- _Problem_: Say how many lines in the records hold "worn". Nothing but the number should be given.

(Collected data)
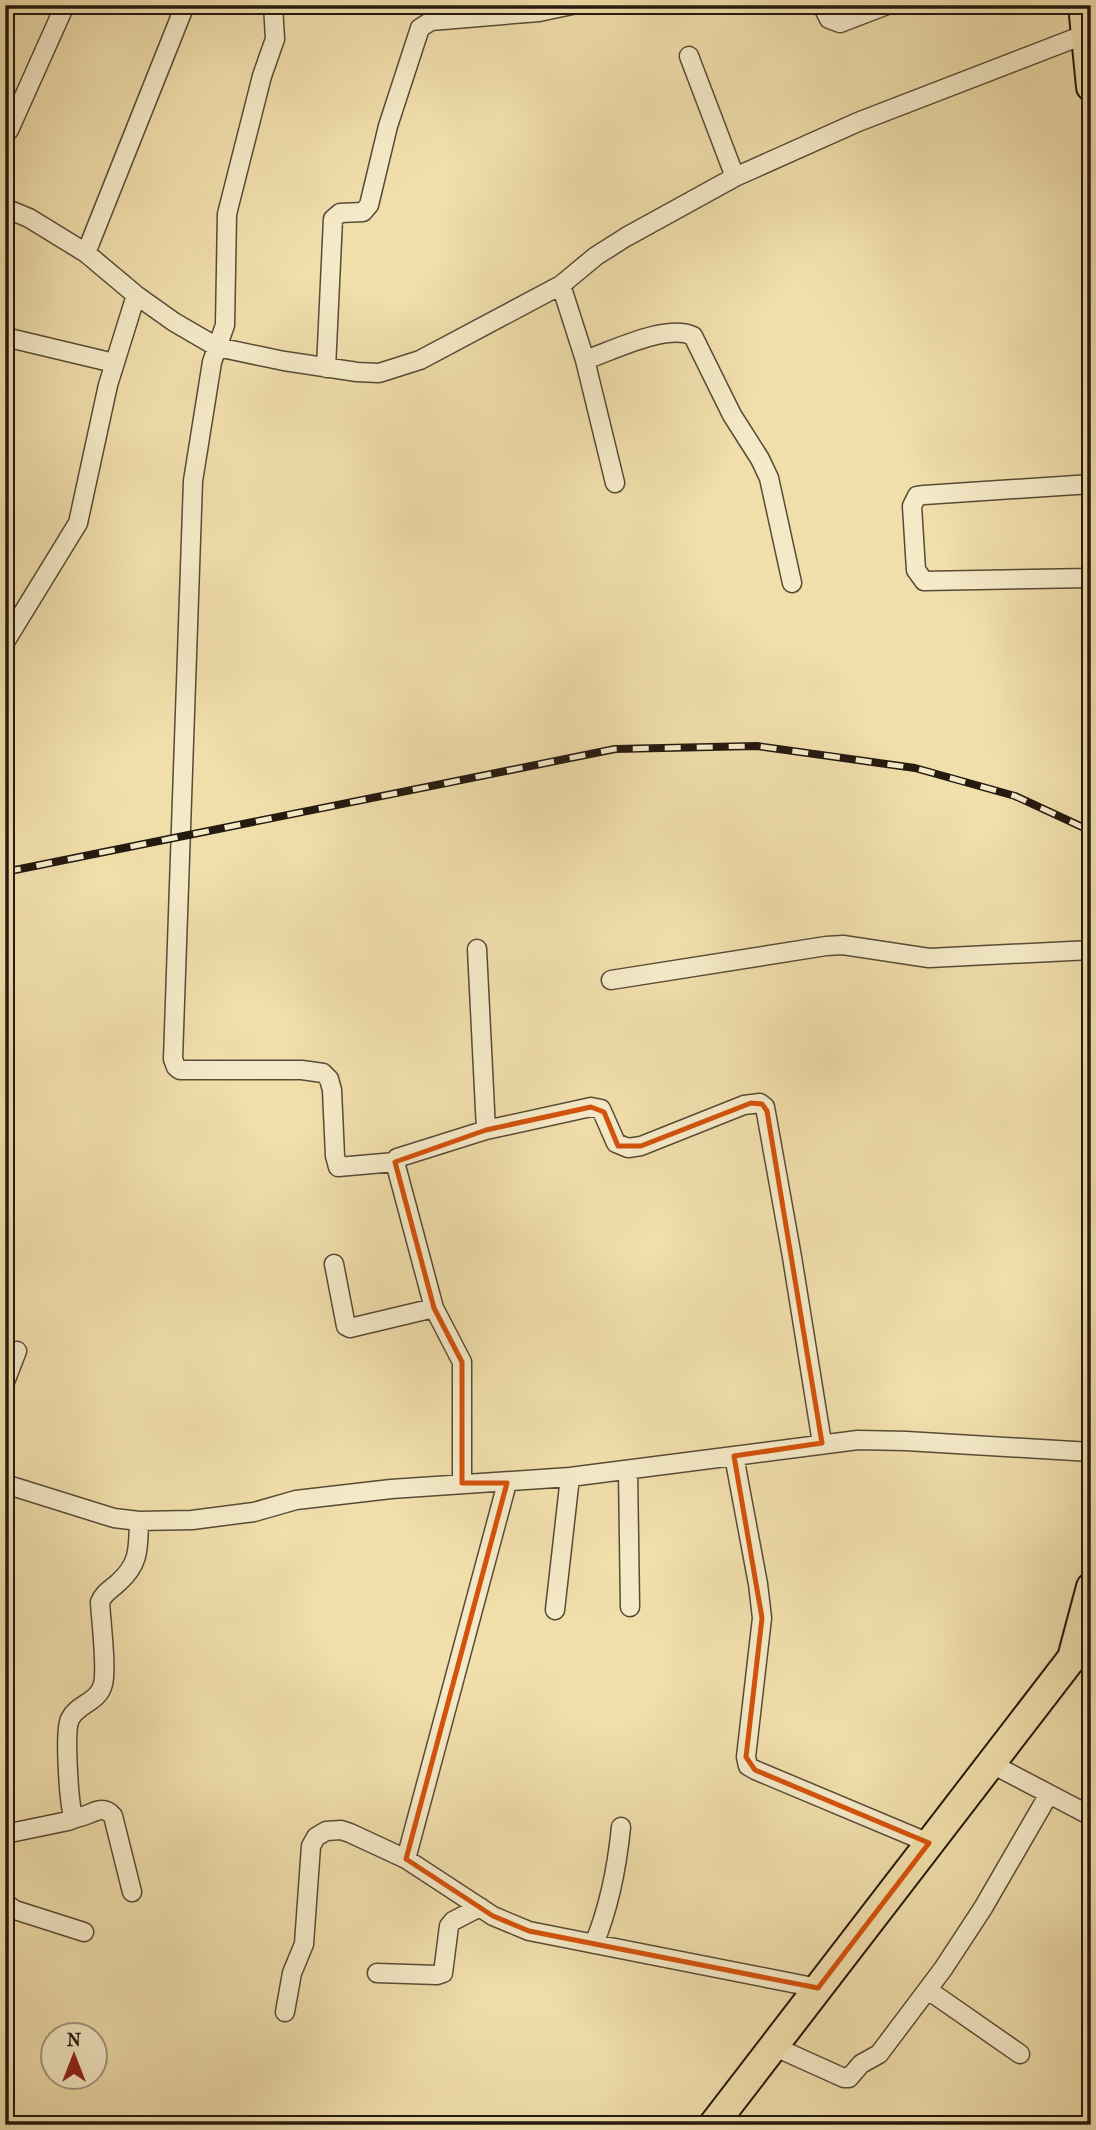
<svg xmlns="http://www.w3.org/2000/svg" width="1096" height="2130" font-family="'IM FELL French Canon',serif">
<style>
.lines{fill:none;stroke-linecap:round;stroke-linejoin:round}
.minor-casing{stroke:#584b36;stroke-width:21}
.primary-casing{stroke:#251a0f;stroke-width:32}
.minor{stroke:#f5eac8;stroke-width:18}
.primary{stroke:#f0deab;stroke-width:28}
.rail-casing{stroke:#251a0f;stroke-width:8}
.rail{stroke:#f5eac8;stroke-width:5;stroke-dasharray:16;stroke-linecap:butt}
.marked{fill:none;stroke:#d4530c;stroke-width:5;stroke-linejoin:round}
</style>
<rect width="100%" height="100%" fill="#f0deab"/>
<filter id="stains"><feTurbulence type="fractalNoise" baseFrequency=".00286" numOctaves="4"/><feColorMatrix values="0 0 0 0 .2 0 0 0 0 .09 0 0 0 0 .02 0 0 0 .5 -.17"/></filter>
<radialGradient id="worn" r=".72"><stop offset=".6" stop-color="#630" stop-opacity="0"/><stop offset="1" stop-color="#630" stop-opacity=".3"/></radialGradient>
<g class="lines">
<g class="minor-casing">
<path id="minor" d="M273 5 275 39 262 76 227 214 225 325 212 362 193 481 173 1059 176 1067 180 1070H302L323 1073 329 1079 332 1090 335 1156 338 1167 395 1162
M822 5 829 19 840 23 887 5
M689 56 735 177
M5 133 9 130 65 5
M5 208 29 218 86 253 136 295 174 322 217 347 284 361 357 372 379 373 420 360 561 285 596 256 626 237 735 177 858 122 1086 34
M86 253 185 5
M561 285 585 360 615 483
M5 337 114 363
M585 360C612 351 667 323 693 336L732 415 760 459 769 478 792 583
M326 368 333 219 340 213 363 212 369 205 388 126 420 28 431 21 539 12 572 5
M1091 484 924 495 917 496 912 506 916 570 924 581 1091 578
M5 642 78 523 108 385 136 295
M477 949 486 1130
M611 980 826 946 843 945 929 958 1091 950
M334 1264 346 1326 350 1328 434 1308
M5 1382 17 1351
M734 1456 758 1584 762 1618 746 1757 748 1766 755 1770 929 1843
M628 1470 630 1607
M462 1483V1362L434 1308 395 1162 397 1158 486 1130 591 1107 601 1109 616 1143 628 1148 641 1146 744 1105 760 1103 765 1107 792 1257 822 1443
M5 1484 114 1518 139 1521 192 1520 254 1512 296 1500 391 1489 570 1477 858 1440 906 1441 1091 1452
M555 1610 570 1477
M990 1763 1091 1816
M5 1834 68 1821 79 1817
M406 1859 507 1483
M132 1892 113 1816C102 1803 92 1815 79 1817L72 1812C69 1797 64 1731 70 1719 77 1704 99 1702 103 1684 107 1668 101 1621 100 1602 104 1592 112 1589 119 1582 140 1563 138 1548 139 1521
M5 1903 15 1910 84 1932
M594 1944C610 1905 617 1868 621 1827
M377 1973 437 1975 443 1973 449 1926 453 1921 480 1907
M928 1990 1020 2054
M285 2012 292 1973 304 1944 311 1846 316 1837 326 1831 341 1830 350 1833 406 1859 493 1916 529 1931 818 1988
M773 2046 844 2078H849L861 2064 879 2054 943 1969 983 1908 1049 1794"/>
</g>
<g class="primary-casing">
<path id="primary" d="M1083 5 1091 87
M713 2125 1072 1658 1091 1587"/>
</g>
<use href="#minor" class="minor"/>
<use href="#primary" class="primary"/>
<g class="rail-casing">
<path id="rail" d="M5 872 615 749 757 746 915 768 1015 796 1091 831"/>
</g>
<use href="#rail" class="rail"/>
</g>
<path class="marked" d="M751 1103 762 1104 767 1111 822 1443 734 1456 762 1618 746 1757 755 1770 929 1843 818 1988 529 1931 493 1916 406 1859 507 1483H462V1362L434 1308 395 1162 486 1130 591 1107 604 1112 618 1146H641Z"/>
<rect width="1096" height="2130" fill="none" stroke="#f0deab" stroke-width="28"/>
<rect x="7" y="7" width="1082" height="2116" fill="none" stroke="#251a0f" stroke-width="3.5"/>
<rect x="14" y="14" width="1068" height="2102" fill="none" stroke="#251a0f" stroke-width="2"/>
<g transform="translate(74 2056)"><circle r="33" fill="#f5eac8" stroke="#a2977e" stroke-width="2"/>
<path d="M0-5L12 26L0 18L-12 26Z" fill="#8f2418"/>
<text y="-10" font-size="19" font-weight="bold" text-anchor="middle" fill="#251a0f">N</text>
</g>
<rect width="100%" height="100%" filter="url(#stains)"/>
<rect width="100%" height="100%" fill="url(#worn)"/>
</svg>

--

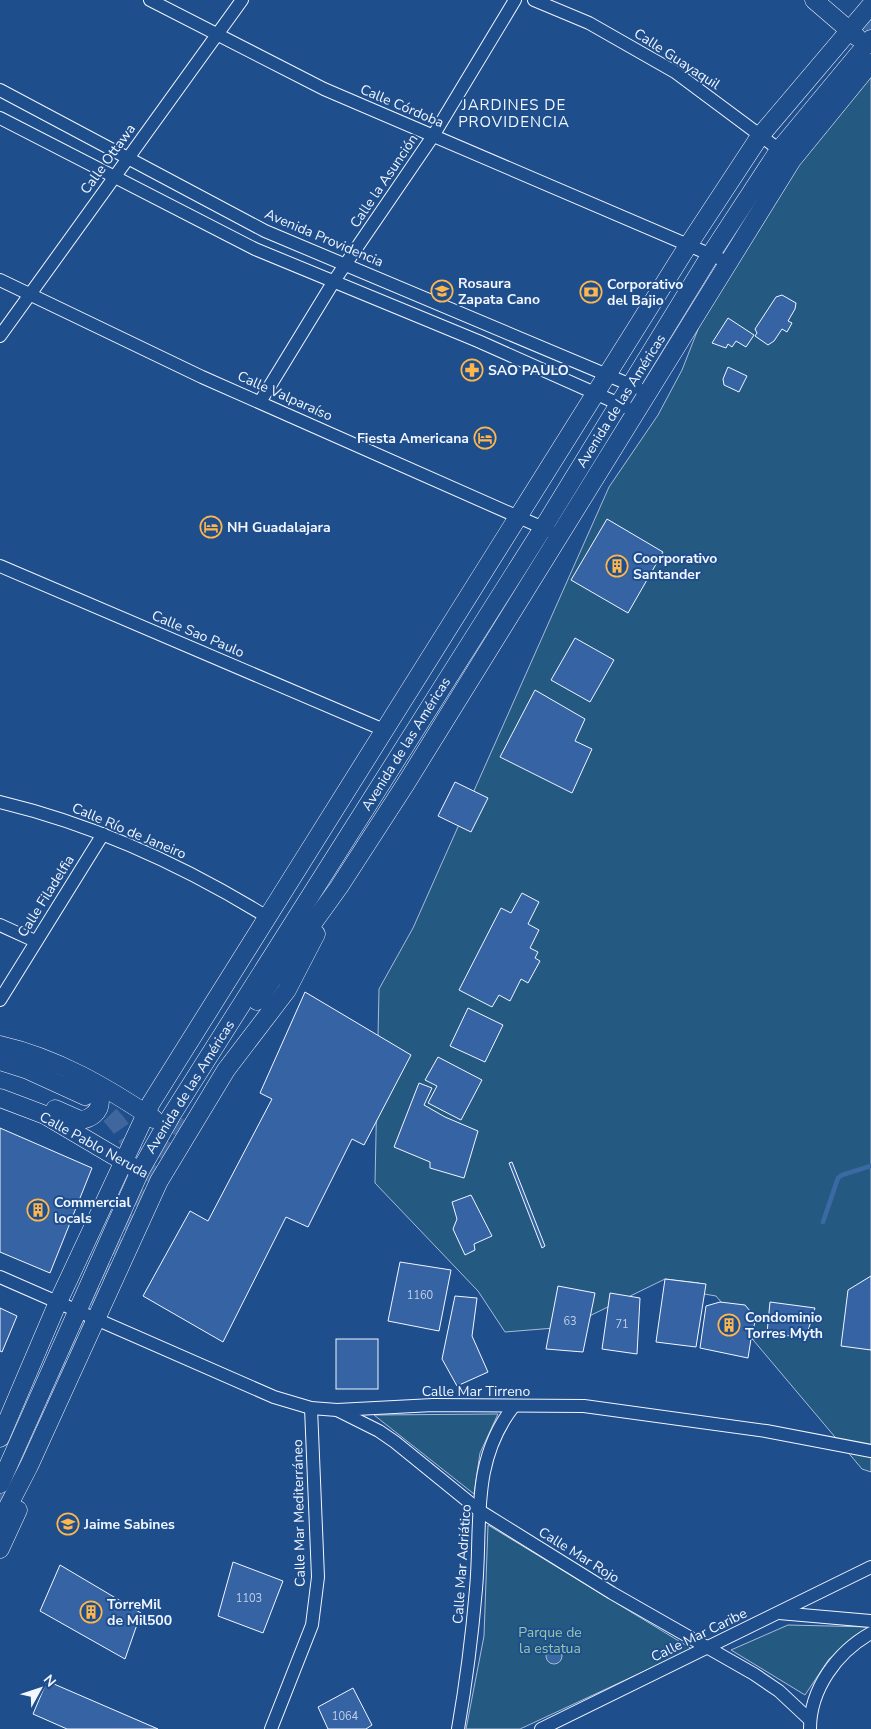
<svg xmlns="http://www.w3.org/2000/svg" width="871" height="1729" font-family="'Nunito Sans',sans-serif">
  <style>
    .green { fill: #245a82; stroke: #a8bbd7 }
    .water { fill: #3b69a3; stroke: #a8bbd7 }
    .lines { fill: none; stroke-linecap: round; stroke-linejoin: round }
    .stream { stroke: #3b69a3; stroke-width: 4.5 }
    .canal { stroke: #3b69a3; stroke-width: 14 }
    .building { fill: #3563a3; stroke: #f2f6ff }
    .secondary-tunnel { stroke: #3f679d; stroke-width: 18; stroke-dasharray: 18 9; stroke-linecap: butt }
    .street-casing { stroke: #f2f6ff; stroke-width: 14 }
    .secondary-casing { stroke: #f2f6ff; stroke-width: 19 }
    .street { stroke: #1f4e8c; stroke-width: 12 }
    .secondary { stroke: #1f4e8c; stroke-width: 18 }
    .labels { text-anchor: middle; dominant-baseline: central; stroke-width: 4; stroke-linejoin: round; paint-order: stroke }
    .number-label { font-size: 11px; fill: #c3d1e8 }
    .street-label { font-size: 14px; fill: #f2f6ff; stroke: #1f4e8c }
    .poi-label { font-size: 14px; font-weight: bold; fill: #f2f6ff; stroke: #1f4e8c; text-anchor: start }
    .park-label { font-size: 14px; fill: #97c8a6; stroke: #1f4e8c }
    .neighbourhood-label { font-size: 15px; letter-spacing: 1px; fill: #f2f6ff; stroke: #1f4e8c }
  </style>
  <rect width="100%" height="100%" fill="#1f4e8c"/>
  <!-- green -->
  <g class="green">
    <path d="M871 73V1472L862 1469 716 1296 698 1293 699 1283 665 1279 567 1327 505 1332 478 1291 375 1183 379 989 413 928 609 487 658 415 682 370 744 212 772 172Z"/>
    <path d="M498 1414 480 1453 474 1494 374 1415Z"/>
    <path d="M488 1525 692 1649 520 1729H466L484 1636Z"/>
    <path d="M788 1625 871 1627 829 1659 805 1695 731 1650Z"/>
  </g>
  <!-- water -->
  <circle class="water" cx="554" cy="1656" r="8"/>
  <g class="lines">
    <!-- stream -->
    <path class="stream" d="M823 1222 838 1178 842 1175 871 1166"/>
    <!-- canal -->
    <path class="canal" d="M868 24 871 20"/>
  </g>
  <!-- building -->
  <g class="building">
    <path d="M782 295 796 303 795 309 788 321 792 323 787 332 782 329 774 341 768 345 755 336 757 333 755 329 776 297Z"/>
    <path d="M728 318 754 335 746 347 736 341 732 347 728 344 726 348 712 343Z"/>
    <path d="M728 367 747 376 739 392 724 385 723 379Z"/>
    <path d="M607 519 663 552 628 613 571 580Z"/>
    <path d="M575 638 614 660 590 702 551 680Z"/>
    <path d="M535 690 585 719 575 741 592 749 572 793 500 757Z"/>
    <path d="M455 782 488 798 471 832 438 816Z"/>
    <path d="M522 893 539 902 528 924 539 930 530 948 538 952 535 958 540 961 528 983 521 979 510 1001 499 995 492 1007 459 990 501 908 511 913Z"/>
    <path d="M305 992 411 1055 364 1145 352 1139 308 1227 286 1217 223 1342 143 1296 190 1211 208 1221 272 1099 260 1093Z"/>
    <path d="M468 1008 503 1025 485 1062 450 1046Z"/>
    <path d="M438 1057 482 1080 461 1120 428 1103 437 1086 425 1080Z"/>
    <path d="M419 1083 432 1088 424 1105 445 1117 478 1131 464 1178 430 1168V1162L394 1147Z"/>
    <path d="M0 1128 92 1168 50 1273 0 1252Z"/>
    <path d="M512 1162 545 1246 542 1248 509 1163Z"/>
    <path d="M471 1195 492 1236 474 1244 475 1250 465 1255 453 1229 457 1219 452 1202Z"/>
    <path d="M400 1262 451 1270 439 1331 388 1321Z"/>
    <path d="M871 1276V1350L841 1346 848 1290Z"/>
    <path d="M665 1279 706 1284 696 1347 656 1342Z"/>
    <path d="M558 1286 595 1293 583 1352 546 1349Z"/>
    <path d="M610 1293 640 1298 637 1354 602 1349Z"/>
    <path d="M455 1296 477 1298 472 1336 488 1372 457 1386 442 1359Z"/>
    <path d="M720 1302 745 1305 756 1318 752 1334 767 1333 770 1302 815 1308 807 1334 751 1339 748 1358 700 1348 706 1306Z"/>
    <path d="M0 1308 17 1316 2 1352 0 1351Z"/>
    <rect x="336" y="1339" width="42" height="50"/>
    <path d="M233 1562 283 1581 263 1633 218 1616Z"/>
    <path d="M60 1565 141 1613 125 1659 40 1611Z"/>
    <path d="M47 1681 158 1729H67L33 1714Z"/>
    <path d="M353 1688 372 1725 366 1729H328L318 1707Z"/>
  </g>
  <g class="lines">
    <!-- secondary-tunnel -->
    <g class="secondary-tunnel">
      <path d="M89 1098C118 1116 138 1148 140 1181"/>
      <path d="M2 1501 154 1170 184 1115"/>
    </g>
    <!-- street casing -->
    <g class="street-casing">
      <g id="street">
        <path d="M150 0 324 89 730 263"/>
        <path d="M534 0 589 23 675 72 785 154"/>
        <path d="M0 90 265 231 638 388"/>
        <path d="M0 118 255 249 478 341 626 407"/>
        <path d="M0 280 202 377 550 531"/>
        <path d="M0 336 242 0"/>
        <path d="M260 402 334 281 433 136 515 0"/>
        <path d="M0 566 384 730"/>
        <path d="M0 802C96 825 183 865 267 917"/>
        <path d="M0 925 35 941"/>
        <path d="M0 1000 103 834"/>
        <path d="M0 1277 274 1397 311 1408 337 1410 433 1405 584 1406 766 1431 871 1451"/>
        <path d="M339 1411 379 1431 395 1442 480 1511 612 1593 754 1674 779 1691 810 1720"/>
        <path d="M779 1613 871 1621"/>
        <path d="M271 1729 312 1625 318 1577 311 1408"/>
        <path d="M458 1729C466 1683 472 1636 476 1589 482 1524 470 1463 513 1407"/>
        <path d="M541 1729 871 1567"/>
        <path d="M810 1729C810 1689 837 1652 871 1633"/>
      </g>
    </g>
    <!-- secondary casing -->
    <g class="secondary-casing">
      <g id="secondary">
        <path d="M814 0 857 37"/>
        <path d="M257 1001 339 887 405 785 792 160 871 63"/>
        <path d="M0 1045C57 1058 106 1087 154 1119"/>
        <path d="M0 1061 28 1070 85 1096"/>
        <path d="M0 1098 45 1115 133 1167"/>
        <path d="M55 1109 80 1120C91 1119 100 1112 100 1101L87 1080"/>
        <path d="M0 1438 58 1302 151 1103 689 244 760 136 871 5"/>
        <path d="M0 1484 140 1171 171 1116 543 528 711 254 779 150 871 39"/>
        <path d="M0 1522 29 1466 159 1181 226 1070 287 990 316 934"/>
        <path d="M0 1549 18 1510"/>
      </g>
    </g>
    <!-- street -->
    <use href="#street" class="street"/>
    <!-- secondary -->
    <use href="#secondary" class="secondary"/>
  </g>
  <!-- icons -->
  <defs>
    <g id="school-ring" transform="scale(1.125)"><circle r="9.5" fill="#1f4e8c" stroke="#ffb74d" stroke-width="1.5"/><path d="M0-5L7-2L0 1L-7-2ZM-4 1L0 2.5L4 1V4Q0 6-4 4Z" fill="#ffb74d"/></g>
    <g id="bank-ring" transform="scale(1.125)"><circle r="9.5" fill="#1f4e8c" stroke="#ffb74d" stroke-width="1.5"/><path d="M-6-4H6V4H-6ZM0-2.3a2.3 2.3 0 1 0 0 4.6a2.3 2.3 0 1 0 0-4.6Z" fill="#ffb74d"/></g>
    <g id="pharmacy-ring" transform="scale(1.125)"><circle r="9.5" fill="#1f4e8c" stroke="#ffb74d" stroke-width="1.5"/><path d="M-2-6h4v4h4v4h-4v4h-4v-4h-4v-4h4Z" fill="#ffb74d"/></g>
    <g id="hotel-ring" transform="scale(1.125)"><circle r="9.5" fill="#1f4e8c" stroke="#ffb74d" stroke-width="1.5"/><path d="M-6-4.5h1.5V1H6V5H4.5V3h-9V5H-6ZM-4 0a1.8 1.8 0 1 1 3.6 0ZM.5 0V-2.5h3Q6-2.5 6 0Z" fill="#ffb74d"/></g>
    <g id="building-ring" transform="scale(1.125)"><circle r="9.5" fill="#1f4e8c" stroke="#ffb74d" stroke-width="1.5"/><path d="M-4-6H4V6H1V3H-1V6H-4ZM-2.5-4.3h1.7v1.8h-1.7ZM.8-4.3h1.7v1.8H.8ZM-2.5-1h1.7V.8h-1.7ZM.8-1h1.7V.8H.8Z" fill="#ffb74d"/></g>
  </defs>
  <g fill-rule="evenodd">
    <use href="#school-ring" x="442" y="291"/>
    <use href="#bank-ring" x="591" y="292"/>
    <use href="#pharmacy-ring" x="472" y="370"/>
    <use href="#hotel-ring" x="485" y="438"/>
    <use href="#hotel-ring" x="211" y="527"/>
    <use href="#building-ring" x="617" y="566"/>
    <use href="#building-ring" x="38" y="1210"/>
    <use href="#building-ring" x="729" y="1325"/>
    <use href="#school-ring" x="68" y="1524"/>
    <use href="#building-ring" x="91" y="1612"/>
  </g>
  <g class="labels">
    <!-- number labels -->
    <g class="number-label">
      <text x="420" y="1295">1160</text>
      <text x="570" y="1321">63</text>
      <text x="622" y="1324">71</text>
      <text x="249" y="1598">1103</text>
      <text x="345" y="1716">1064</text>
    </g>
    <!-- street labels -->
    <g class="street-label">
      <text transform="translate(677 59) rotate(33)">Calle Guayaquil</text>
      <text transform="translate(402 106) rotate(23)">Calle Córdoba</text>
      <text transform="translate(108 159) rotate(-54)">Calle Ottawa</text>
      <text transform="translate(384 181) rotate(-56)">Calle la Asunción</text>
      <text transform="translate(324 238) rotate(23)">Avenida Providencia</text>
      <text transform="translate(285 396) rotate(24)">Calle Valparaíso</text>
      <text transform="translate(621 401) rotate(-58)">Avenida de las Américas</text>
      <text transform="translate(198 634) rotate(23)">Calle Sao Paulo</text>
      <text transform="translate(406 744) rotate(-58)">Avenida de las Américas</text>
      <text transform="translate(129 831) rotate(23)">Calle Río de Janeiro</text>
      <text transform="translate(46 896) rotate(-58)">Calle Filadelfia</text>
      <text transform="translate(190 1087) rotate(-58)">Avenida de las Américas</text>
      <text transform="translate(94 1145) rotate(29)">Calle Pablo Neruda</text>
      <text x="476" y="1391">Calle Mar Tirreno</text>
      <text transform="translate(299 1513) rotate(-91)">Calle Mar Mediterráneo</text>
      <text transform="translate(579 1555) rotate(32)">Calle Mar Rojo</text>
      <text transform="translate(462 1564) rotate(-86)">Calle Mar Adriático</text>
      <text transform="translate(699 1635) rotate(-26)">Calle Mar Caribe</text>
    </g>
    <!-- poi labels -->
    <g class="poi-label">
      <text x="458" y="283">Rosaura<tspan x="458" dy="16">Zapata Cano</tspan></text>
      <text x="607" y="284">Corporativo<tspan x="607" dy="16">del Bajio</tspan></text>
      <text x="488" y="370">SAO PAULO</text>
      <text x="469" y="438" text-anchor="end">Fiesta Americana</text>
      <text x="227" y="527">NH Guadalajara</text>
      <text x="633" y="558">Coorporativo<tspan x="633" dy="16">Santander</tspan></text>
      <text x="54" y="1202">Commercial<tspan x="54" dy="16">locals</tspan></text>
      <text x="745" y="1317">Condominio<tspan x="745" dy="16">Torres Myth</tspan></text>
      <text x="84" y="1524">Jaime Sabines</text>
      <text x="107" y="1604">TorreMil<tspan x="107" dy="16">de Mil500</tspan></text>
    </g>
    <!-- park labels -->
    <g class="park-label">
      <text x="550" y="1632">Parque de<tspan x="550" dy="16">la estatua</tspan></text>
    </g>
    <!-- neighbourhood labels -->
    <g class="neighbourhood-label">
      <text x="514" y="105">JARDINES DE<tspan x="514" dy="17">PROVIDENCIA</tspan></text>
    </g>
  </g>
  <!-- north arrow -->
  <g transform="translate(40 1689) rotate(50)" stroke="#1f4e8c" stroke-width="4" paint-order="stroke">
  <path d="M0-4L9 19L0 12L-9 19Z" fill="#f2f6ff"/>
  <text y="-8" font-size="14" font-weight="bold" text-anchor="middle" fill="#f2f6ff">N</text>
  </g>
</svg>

- _Expected answer_: 2